Herbie: Fully Loaded - Movie Review
Herbie: Fully Loaded Movie Review
Release date: June 22, 2005
Directed by: Angela Robinson
Running time: 1:32
Distributor: Disney
Starring: Michael Keaton, Matt Dillon, Breckin Meyer, Justin Long, Lindsay Lohan Genre: Action, Adventure
Rating:
Photos and Stills from the Movie: View here

Herbie: Fully Loaded is the remake of the 1960s comedy about a Volkswagen Beetle with a mind of its own. Herbie is a living car that raced through his own run of movies through the ’70s to the ’90s. It is a fast paced, breezy ride for the summer. The story sets up a lot of racing scenes to show Herbie in action.
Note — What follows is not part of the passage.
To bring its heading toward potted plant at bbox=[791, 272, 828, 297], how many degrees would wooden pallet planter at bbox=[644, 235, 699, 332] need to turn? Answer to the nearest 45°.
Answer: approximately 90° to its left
Herbie is more animated, both in character and in form and instead of freaking out bad guys with the whole “possessed car” thing, he now actively beats them up. What was once achieved with driverless maneuvering and horn honks is now communicated through special effects and computer animation. The headlights move like eyes, his sun visors frown like eyebrows and when he is angry, his grill curves like a smile. He demonstrates here a lot of emotional sighs like oohs and aaha.
Apart from CGI animated car action the film revolves round the Maggie/Herbie buddy relationship, the Maggie/Kevin romance, the Maggie/Trip rivalry, the Maggie/Father overprotection issue and the whole fake persona of Max. One subplot affects another. Revealing Max affects Maggie’s father, the rivalry with Trip raises tensions with Herb. The whole dynamic sets up a lot of racing scenes and it all ties together.
Maggie Peyton (Lindsay Lohan) is pushed towards real life by her father Ray (Michael Keaton) when all she really wants is to join in the family racing tradition. Kevin (Justin Long) plays the Disney standard, the best friend obviously in love with the female lead, while Breckin Meyer gets about three seconds of screen time as Lohan’s crash-prone brother. Fully Loaded does feature a few fun races. Maggie and Herbie face-off against Trip Murphy (Matt Dillon) several times, on the street and in the desert, all as a way of setting up her acceptance from dad and the little car’s climactic entry in NASCAR.
In this movie, Herbie is at the junkyard, headed for the scrap heap, thats when he’s rescued by fresh-out-of-college Maggie Peyton. She needs a beater car to drive around for a month before she moves to New York to begin a life of servitude as an intern at ESPN. With the help of a local mechanic she knew in high school, Kevin she gets the car in working order.
Maggie’s secret ambition is to be a race car driver like her father and her grandfather before her. But her overprotective dad, Ray has forbidden it, vesting all his hopes and dreams in her untalented brother instead.
Herbie, of course, has a way of making dreams come true. Within hours of her car purchase, Maggie finds herself in a street race with NASCAR winner Trip Murphy, and from there, her career, and Herbie’s, takes off.
Herbie isn’t the only draw in the movie, however. Lohan, who is about to turn 19, has considerable star power of her own. Her role is to appeal younger fans and to satisfy her desire to stop playing adolescents. Lohan’s matter-of-fact charm sells it, and, unlike other young actresses in her position, she never lets on that she has outgrown this kiddie material.
The soundtrack is great with a mix of classic songs and covers of classics by new singers. Each one gets you pumping.
It’s enjoyable, a legitimate feel-good movie, a fun distraction from heavy intellectual material. The kids will like it. Plus it was filmed months ago, so a pre-blond, pre-stick figure Lohan is still hot enough to gaze at for 90 minutes.